§ **Set tasks**
[a] In the court opinion below, on what date did the district court enter its order denying Heather's application to remove the children?
[b] Copy out the court opinion below word for word, beginning at the words "Child custody determinations" and stopping after "judicial system. Id.".

§ **Extract**
In January 2011, Toth learned that the Air Force was reassigning him to a position in Florida. In January and February, Heather and Jason spoke on several occasions in an attempt to reach an agreeable arrangement concerning custody and parenting time of the twins. When they were unable to reach an agreement, Heather filed an application to modify the dissolution decree, requesting permission to remove the twins to Florida so she could move with Toth. Jason filed a cross-application, seeking a modification of custody and support.
On February 17, 2012, after a trial at which substantial testimony and evidence was adduced, the district court entered an order denying Heather's application to remove the children to Florida. The court's order is in excess of 50 pages, includes the court's findings concerning the testimony of a number of the individual witnesses, and includes the court's step-by-step analysis of the analytical framework set forth by the Nebraska appellate courts in removal cases. Pursuant to that analysis, the district court concluded that Heather had demonstrated a legitimate reason for seeking removal, but that she had failed to demonstrate that removal of the 8-year-old twins to Florida and away from Jason, their father, was in the children's best interests. The court also found that Jason had failed to meet his burden to demonstrate a material change of circumstances warranting a modification of custody and support. This appeal followed.
On appeal, Heather's sole assignment of error is that the district court erred in finding that removal was not in the best interests of the children. On cross-appeal, Jason's sole assignment of error is that the court erred in not modifying custody and support.
Heather challenges the district court's finding that she failed to demonstrate that removal of the children to Florida was in their best interests. The parties presented substantial conflicting evidence concerning the various factors that are relevant to the best interests analysis, and we cannot find that the court abused its discretion in finding that Heather failed to meet her burden of proof.
Child custody determinations and visitation determinations are matters initially entrusted to the discretion of the trial court, and although reviewed de novo on the record, the trial court's determination will normally be affirmed absent an abuse of discretion. Wild v. Wild, 15 Neb.App. 717, 737 N.W.2d 882 (2007). A judicial abuse of discretion exists when a judge, within the effective limits of authorized judicial power, elects to act or refrains from acting, and the selected option results in a decision which is untenable and unfairly deprives a litigant of a substantial right or a just result in matters submitted for disposition through a judicial system. Id.
To prevail on a motion to remove a minor child to another jurisdiction, the custodial parent must first satisfy the court that he or she has a legitimate reason for leaving the state. Id. After clearing that threshold, the parent seeking removal must next demonstrate that it is in the child's best interests to continue living with him or her. See id. Under Nebraska law, the burden is on the party requesting removal to satisfy this test. Id.

§ **Material shown**
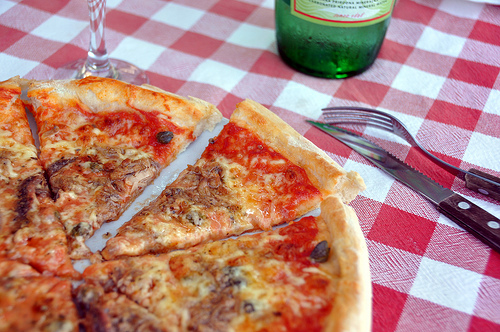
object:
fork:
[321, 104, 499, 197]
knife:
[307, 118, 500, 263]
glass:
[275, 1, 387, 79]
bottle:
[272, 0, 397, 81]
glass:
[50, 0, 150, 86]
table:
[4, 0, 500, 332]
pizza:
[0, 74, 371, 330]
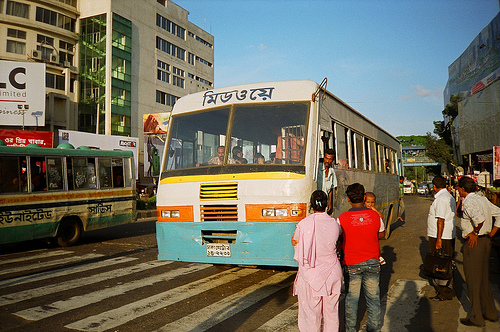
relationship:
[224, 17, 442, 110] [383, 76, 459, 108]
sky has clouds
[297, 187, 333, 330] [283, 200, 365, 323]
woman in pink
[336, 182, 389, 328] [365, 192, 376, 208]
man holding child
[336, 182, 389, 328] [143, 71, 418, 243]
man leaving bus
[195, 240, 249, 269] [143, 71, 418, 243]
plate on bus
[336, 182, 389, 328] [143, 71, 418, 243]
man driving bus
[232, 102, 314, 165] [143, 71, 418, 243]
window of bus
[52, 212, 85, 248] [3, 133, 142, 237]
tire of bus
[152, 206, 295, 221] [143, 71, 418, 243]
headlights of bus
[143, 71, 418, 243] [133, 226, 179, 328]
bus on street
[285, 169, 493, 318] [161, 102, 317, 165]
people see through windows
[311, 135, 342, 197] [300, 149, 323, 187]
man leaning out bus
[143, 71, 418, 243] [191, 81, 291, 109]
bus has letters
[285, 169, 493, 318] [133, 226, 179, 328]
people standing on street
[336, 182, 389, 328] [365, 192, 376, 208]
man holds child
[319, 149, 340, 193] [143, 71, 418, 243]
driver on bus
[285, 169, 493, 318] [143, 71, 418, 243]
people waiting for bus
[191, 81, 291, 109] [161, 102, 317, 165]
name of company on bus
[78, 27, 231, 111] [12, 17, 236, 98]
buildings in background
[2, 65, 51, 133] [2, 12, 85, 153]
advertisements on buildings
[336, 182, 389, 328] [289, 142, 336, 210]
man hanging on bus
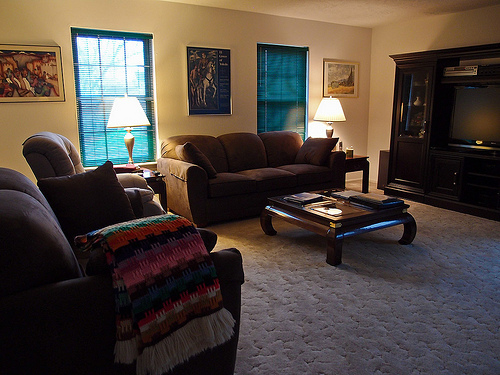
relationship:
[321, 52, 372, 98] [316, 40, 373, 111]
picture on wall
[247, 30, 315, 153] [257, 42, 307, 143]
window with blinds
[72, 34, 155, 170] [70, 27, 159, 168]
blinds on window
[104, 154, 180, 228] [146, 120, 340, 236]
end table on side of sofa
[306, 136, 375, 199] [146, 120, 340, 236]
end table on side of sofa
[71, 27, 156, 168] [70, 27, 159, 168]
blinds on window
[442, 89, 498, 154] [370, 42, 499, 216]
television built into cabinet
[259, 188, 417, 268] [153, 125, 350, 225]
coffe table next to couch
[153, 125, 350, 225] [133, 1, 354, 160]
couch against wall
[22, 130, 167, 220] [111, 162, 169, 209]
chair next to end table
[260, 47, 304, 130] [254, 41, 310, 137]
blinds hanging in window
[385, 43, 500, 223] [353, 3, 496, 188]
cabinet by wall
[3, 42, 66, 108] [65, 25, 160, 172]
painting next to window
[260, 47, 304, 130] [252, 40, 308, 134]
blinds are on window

§ **Answers provided**
[a] February 17, 2012

[b]
Child custody determinations and visitation determinations are matters initially entrusted to the discretion of the trial court, and although reviewed de novo on the record, the trial court's determination will normally be affirmed absent an abuse of discretion. Wild v. Wild, 15 Neb.App. 717, 737 N.W.2d 882 (2007). A judicial abuse of discretion exists when a judge, within the effective limits of authorized judicial power, elects to act or refrains from acting, and the selected option results in a decision which is untenable and unfairly deprives a litigant of a substantial right or a just result in matters submitted for disposition through a judicial system. Id.